JG300 are happy to report that the new monument to celebrate the historic past of Juniper Green is now ready to be installed. The first documented appearance of Juniper Green’s name was in 1707 (hence the 2007 tercentenary celebrations), but archaeological finds show that people were living here in the Bronze Age at least 4000 years ago. The Monument incorporates symbols of Juniper Green’s Bronze Age, the mills round which it grew and the plant after which it is named. Standing 2 metres above the ground and carved in green stone by sculptor, Ian Newton, and the stone will be unveiled in a special ceremony, which will take place on Sunday March 7th at 2pm and everyone’s invited!
Piper, Christopher Grieve, will start the proceedings and Bronze Age expert, Dr Alison Sheridan, of the National Museums of Scotland will give a short speech. We hope to follow this with a short Scottish dance performance and the serving of brose and “Bronze Age beaker” and “millstone” biscuits!
Bring along your camera as well as a little small change for our donations bucket and mementoes stall. Please join us for this historic event. Look out for posters in the village, and announcements on the website and in the local press and media.
Now the soil’s warming up after our long hard winter, something new has cropped up by the Tennis Courts in Juniper Green! This huge green rough hewn rock looks as though it’s been there for ever but it was only set in its place on March 3rd This was an achievement in itself owing to the then snow-bound conditions at the stone carver’s workshop!
The beautiful images on it, which were under wraps till the following Sunday, were designed by local ceramic artist, Mick Brettle. The stone itself was chosen and carved to Mick’s design with great skill and craftsmanship by Ian Newton, stone carver from Nine Mile Burn.
On it you can see the juniper sprig of the village’s name, the river and a mill wheel, symbolising the mills which used to flourish along the Water of Leith here and finally a Bronze Age beaker and skull recalling the settlement here of our hardy ancestors since at least 4000 years ago. The skull is part of a skeleton found with a beaker in a stone cist near the Lanark Road in 1851. He is known as Juniper Green Man and is now in the National Museums of Scotland, whose scientists have already worked out his age and what he had to eat! More Bronze Age urns were found in 1898 along the ridge of what is now Woodhall Terrace and it is only a stone’s throw from there to the site of the monument at the junction between Baberton Ave and Belmont Rd.

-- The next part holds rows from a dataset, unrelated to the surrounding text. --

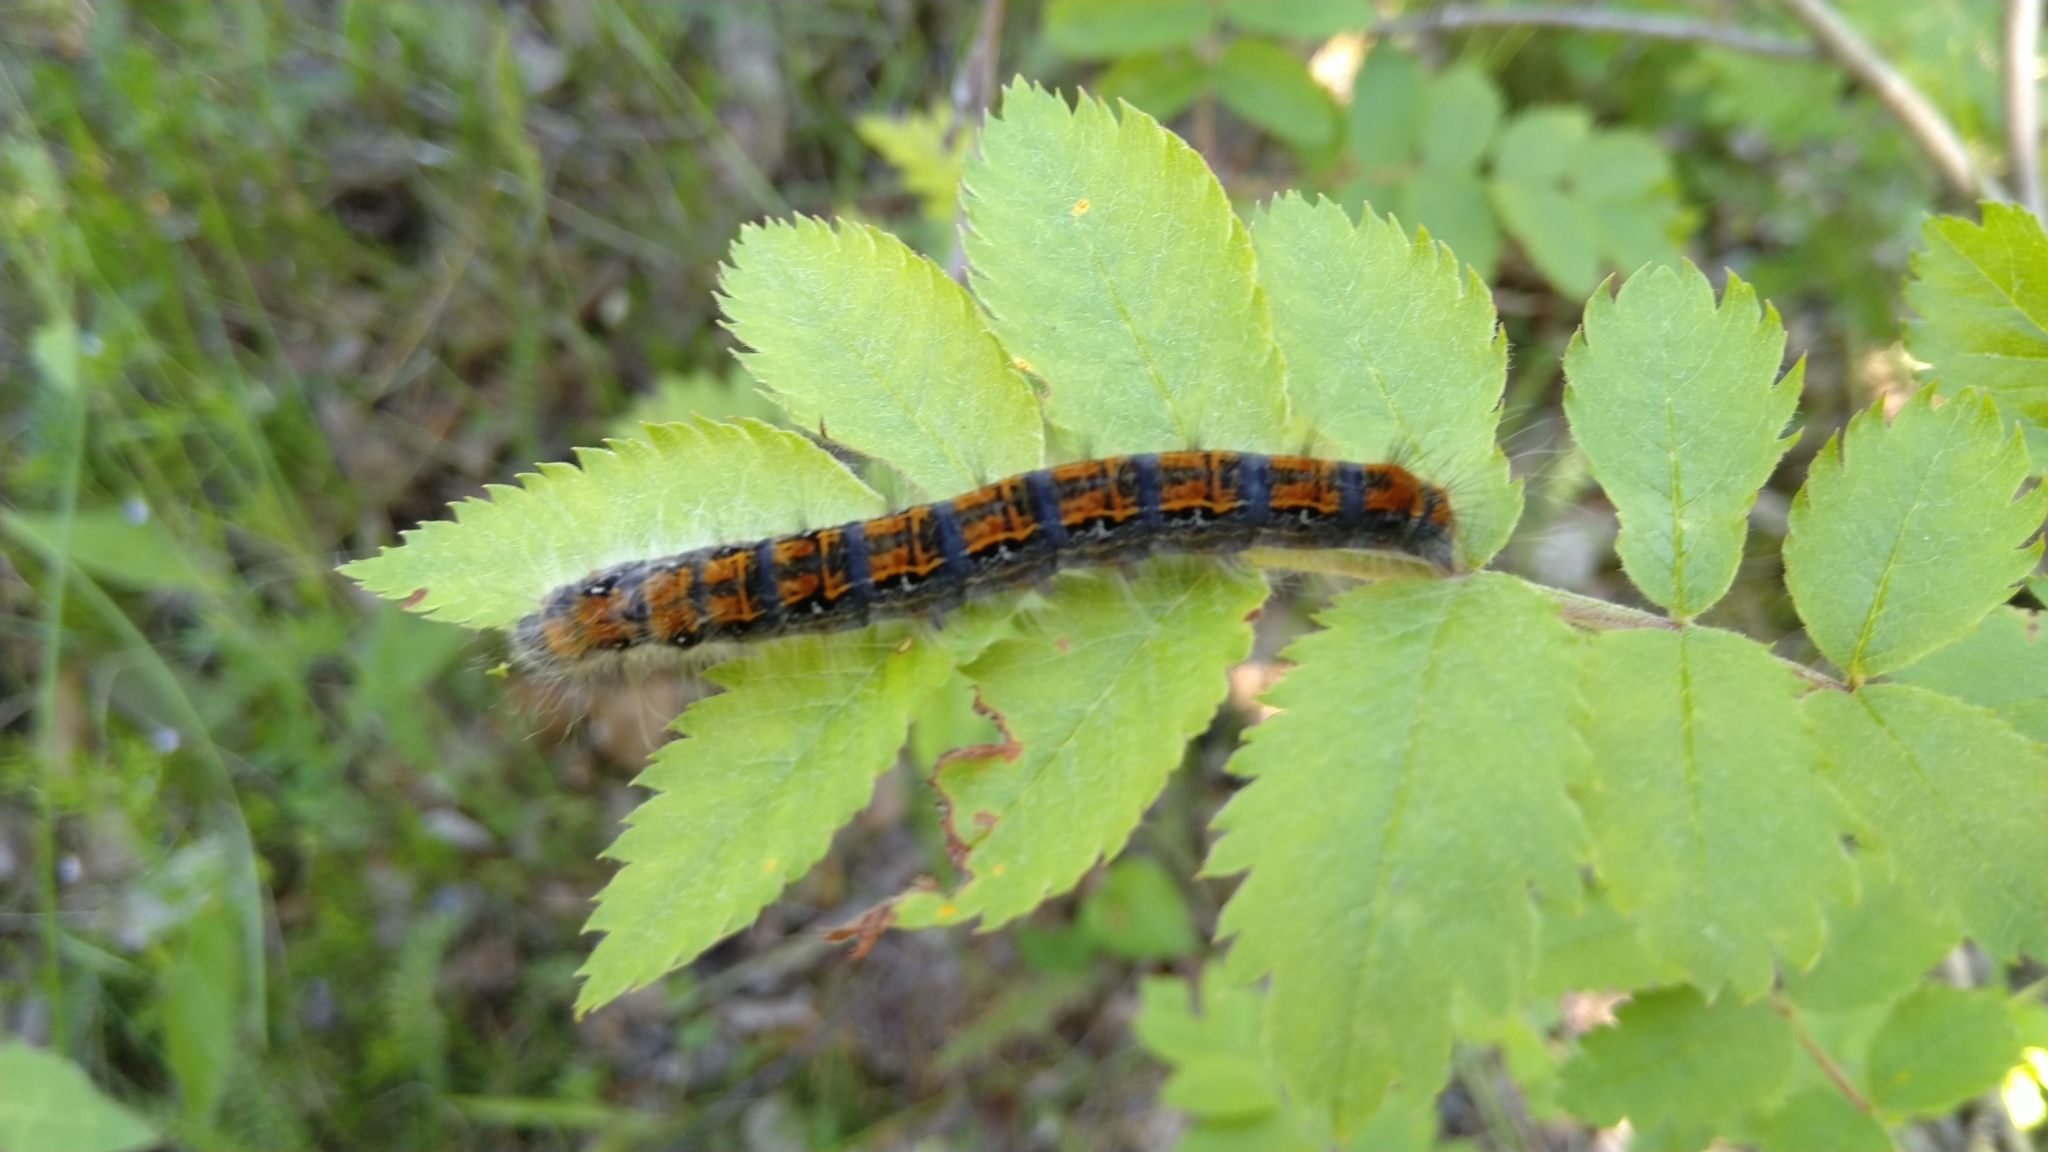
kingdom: Animalia
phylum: Arthropoda
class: Insecta
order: Lepidoptera
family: Lasiocampidae
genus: Trichiura
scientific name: Trichiura crataegi
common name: Pale eggar
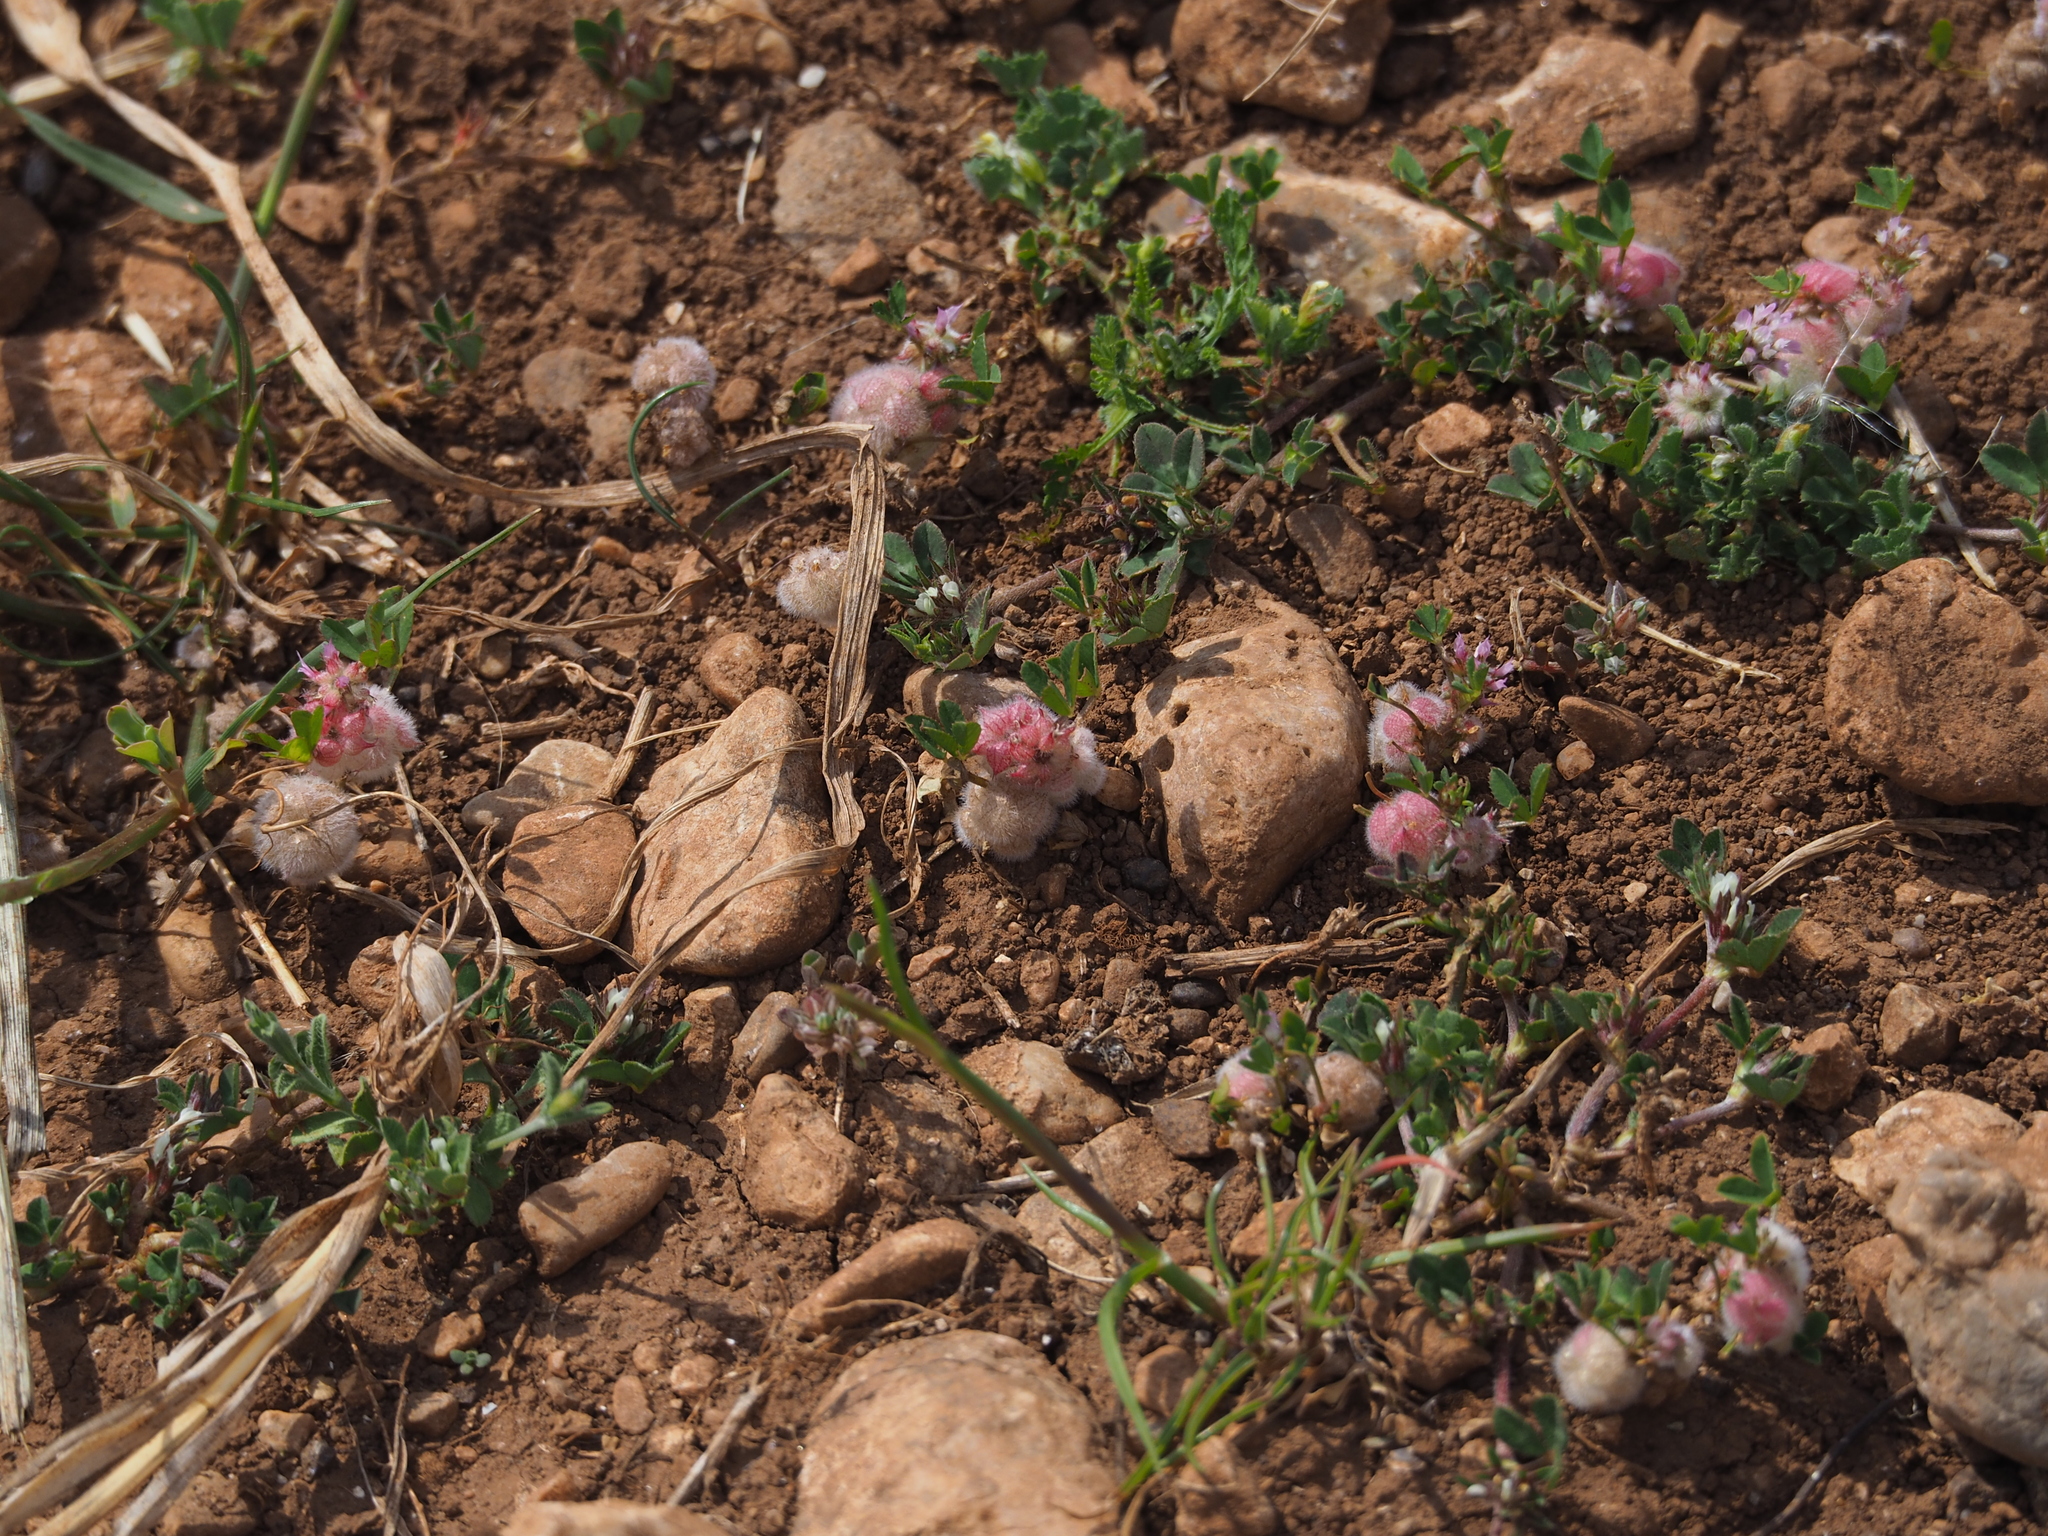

It was here that the monument had its ceremonial unveiling on Sunday March 7 at 2pm. This was a very happy event, attended by about 200 people, and the sun shone! There were golden balloons and a golden (or should that be bronze?) speech from guest speaker and Bronze Age expert, Dr Alison Sheridan of the NMS. Representatives of the oldest and youngest residents, all past or present pupils at JG school, unveiled the monument to the strains of Christopher Grieve’s pipes. A team of 12 of Anne Bangham’s dancers, in great costumes, provided a series of stunning performances in the Village Hall.
The refreshments, served in the grounds of the Tennis Club, were themed to our community’s past: juniper and lemon flavoured biscuits shaped and decorated like Bronze Age beakers, and “mill wheel” biscuits flavoured with cinnamon, which looks rather like the snuff that used to be milled here. More up-to date cuisine, in the form of pizza, was donated by Silvia Carpico of Pentland Fry and Al Borgo! It was all washed down with a choice of lemon brose made with real lemons, or Atholl brose, a heady concoction of oats, honey, cream and whisky. A photographic record of the whole event was made by Paul Watt.
Most important of all, there was a really good feeling of people meeting and greeting each other as part of a related community. Thanks are due to our sponsors, JGVA, JG300 and the makers of Juniper Green organic gin, London and Scottish International Ltd; to Juniper Green Tennis Club; and all those, too numerous to name, but including volunteers from the new JGCC, who gave their time, talents, energy, money and equipment to make this event such a success.
Finally, watch out for locals sporting badges with Juniper Green Man on it! They will soon be for sale in the village. And if you have already done so, come and see the new monument!